Supplied text =
§ §

# Struggling with Brown Algae



## bjorn (5 Oct 2011)

I've been struggling with Brown Algae on plants, glass and rocks in a mature tank. On the plants it's always the lower leafs that are affected. Rocks are just covered in it and instead of seeing the nice grey/purple colouration of the Manten stone it's just a brownish color (If I scrub the stones the brown algae comes off easily).

I have no other signs of any other type of algae except maybe a tiny amount of green spot algae on the upper parts of some wood that's just by the water surface. I expect that's because it's so close to the light.

The affected plants are mainly stem plants which are situated where the highest amount of flow is, they are all swaying in the current and got plenty of space around them. For some odd reason the larger plants in lower flow areas (Echinodorus) are not affected it seems.

I'm dosing daily with 8ml TPN+, 5x drops of ECA and 5ml Excel every other day.

§ §

Entries provided =

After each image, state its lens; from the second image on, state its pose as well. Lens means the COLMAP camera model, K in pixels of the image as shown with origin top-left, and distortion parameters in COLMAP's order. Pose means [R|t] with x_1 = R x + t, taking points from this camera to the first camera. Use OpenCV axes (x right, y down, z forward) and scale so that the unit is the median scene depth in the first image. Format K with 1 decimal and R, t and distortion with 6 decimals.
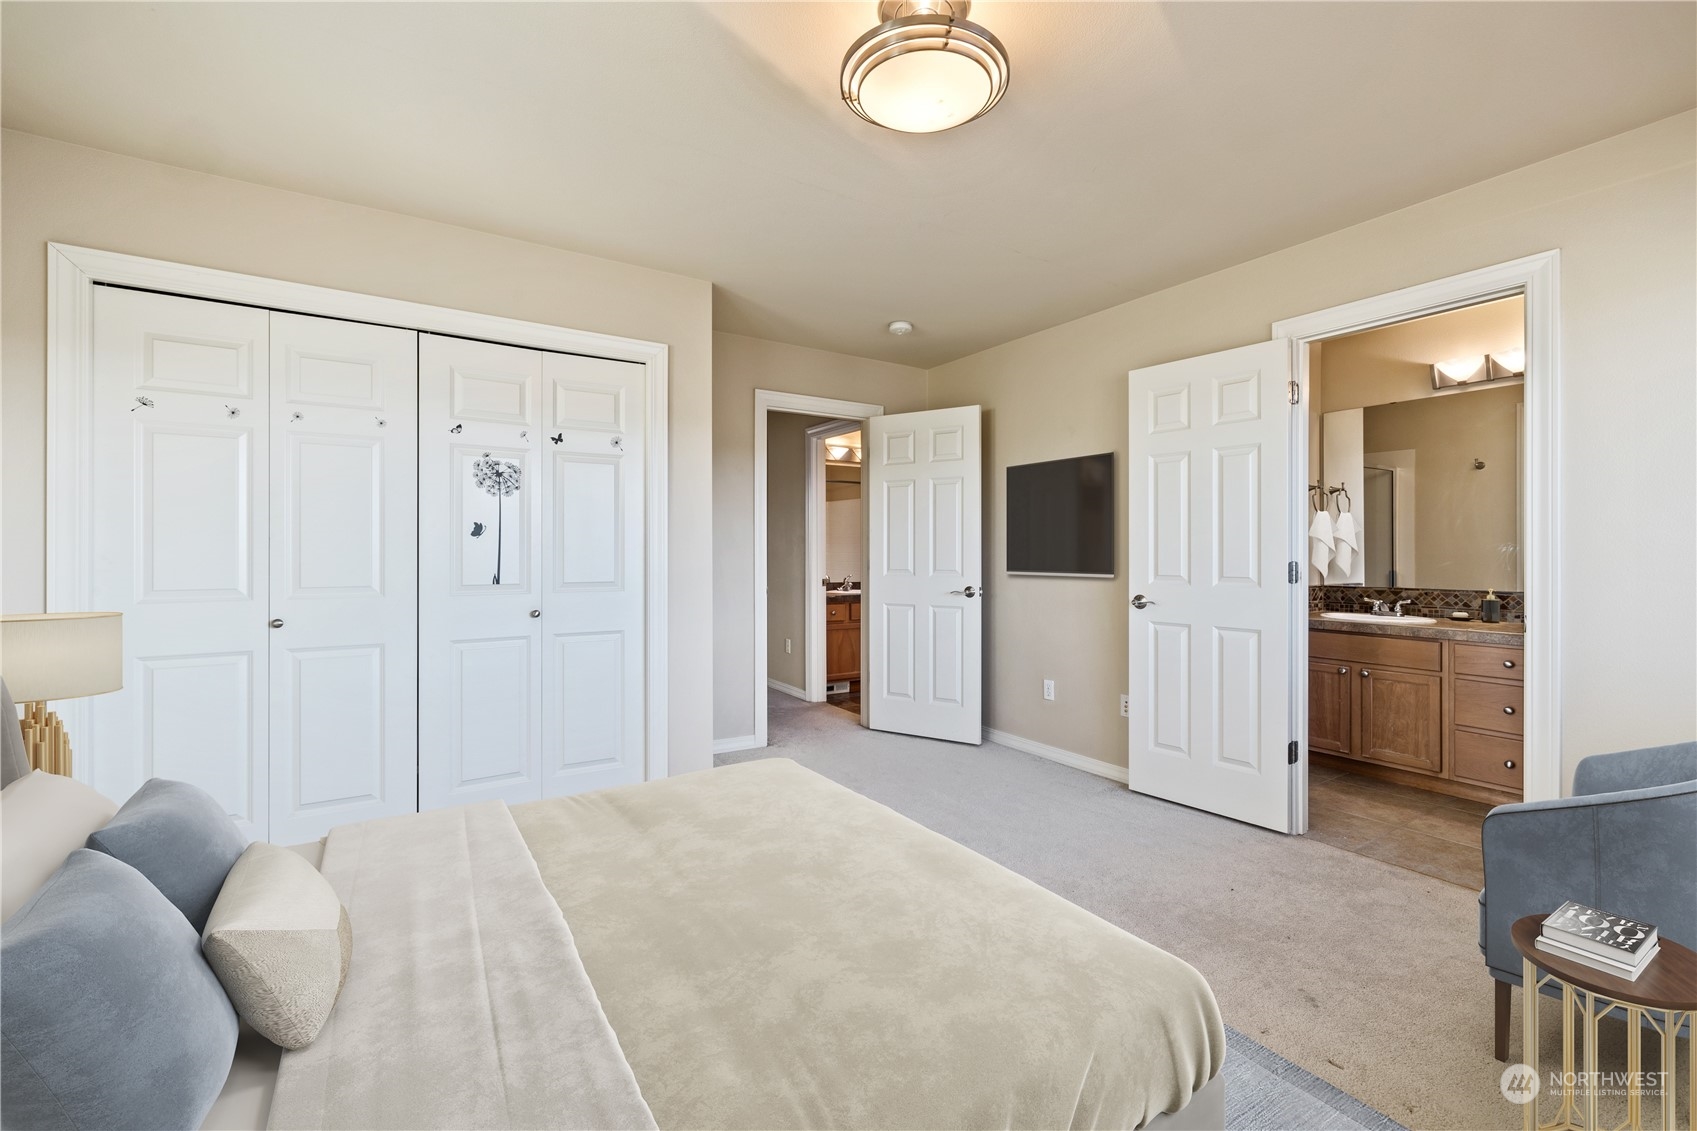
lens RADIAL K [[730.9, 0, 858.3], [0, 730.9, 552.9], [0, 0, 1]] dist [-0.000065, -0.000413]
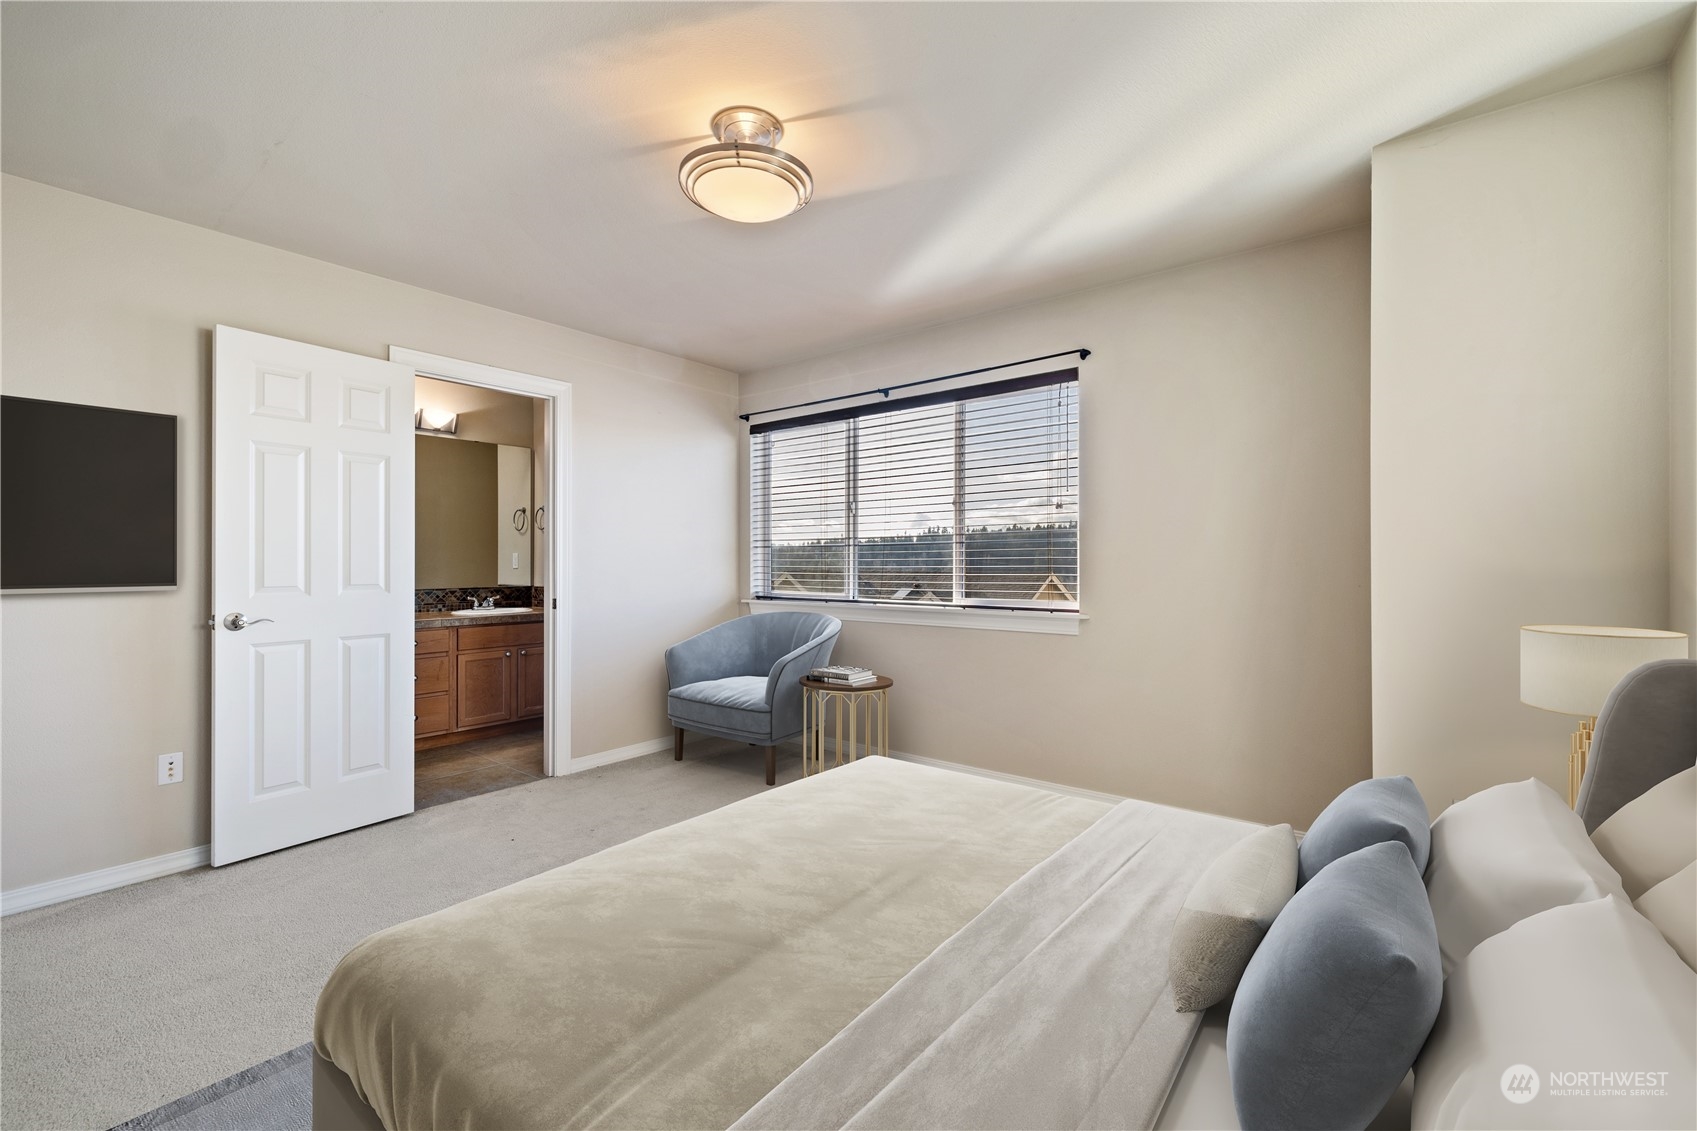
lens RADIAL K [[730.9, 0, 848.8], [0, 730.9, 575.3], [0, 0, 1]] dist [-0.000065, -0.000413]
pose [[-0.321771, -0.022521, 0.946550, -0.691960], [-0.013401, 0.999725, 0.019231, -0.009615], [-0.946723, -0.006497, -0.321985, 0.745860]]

§ §

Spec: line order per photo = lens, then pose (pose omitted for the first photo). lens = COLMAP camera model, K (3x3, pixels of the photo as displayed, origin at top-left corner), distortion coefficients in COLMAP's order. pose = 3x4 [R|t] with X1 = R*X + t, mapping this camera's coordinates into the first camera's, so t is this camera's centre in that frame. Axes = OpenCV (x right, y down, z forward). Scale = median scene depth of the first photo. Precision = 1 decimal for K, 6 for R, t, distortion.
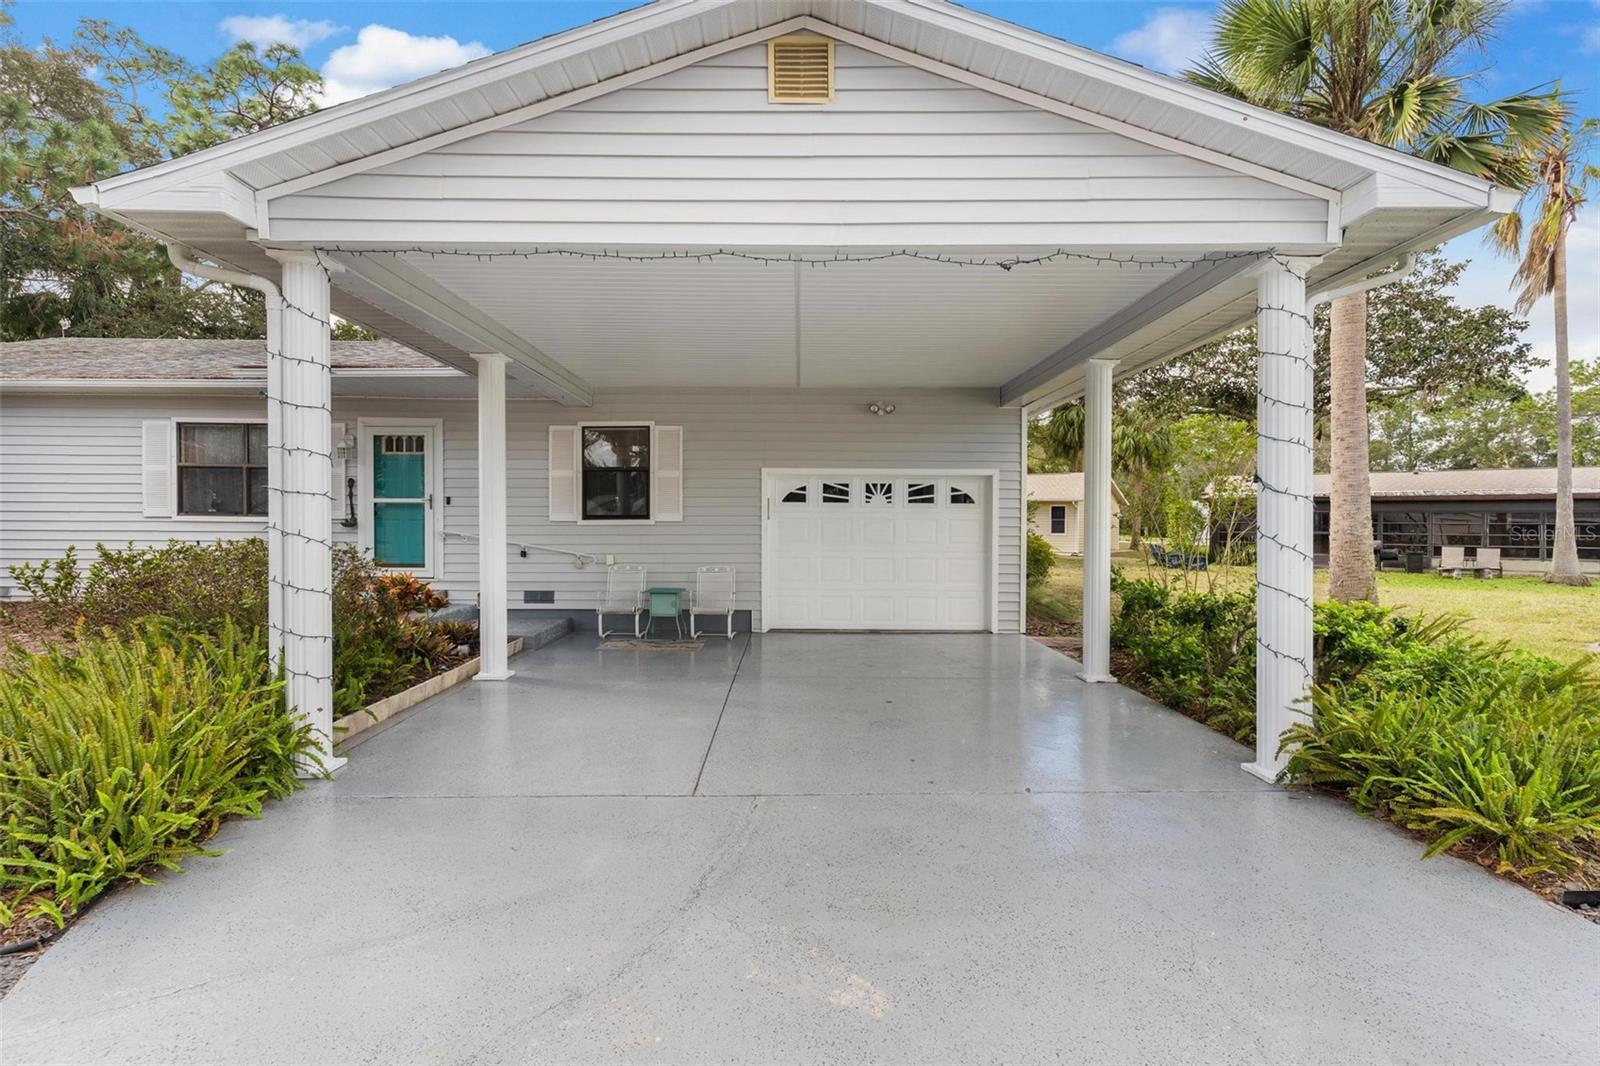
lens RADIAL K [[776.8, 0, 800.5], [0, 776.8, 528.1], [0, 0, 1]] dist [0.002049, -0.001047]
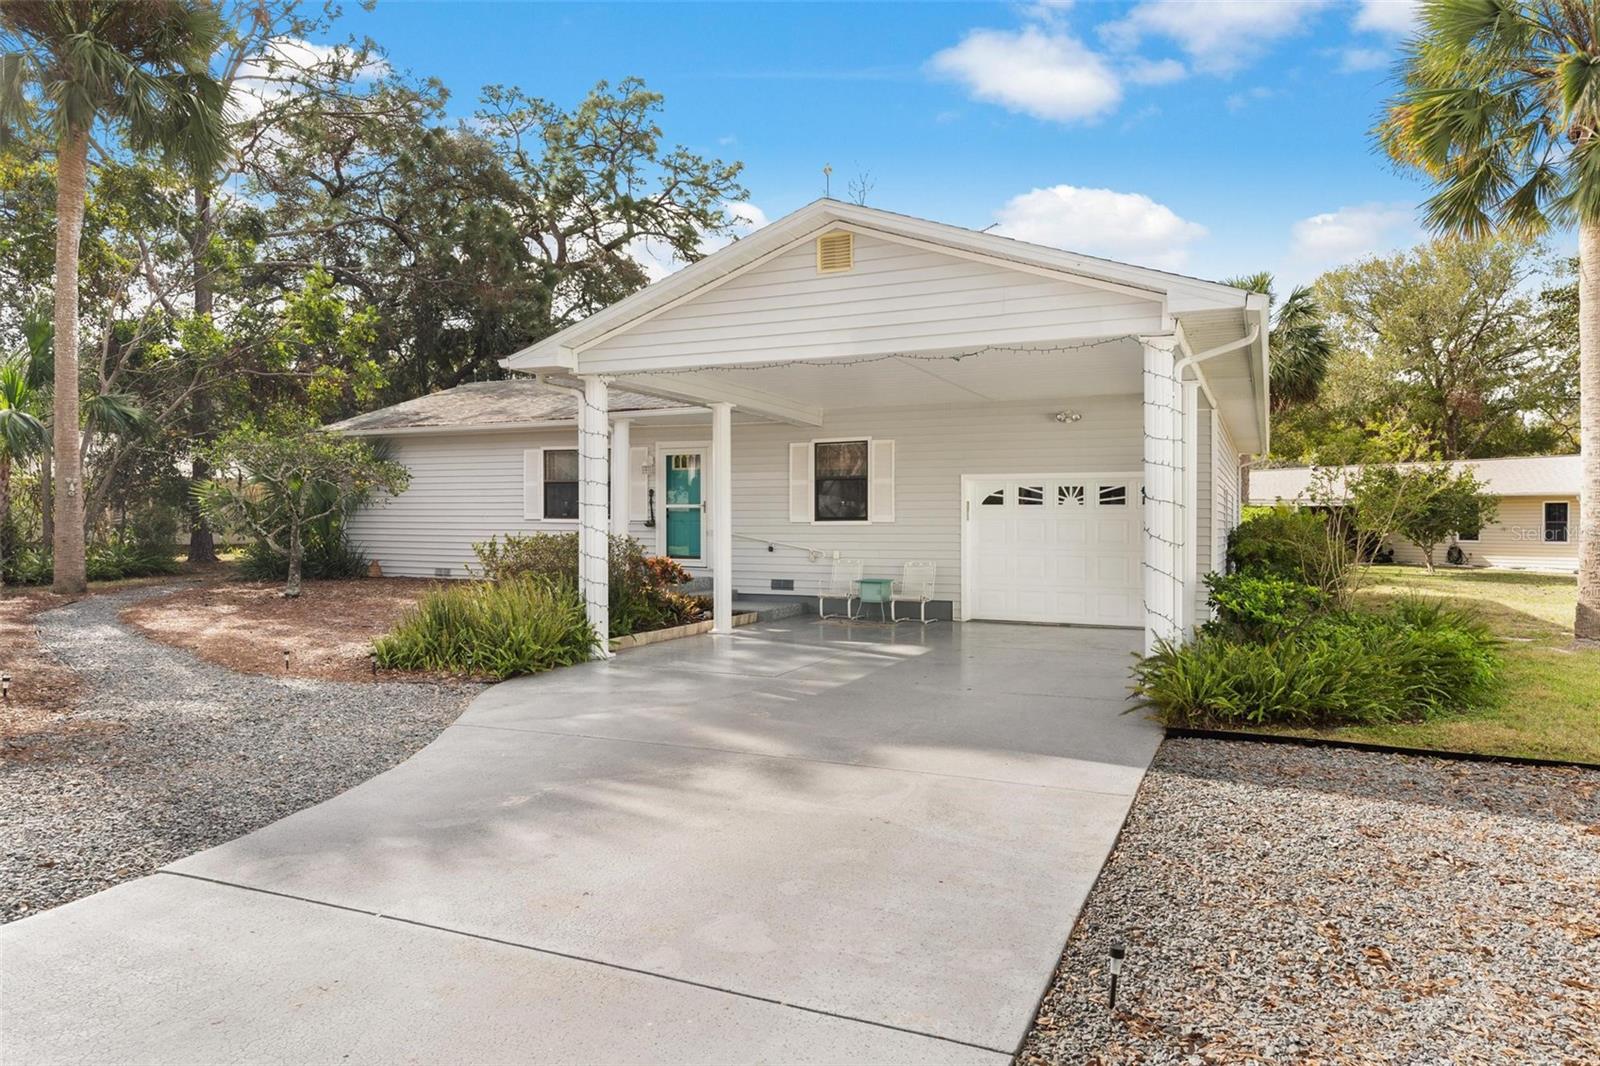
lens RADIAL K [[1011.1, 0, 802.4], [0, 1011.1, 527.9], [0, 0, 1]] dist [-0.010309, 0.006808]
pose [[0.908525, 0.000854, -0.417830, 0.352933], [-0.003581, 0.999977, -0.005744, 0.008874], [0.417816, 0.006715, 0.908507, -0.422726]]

§ §

Brief A =
Answer these questions from the forum post on brown algae:
(i) How often is the Excel dosed, and in what amount?
(ii) Which plants appear to be unaffected by the algae?
(iii) What happens when the stones are scrubbed?
Brief B =
Pick up the forum post on brown algae right after its final sentence and keep going.
The listing has no part in any of this.

Answer area A =
(i) 5ml every other day.
(ii) The larger plants in lower flow areas (Echinodorus).
(iii) The brown algae comes off easily.

Answer area B =
I have moved about some plants a few times over the last month, which each time has disturbed the substrate. 

Tank and Equipment:
- 170L / 50g tank
- 3 x AquaRay GroBeam 1000 ND LEDs (PAR reading at the bottom of the tank is around 80-90)
- Inline CO2 reactor
- Fluval G6 (2460 lph / 1000lgh) 

Values

PAR: 80-90
PH: 6.50
CO2: LimeGreen / Yellow
NH3: 0
NO2: 0
NO3: 10-20ppm
PO4 Tank Water: 0.3-0.4ppm
PO4 Tap Water: 1.8+ppm
KH: 12
GH: 18

I only today measured PO4 for the first time and noticed the huge difference between my tap water and tank water. Is there any chance that High PO4 in the water I put into the tank can cause this problem?

Or could it be that I have too low light?


----------



## gargamelcz (14 Oct 2011)

Hi,
I'd try to get more fertilizer into tank water and CO2 in your case. I had the same problem. I increased an amount of CO2 gas in the tank and problem was solved. But in your case, I'd try to add KH2PO4 into your tank too.


----------



## Matt Warner (14 Oct 2011)

Hi,
As above keep the tank well fertilised and make sure you have good flow around the whole tank. Are all of the plants gently swaying in the current?


----------



## Matt Warner (14 Oct 2011)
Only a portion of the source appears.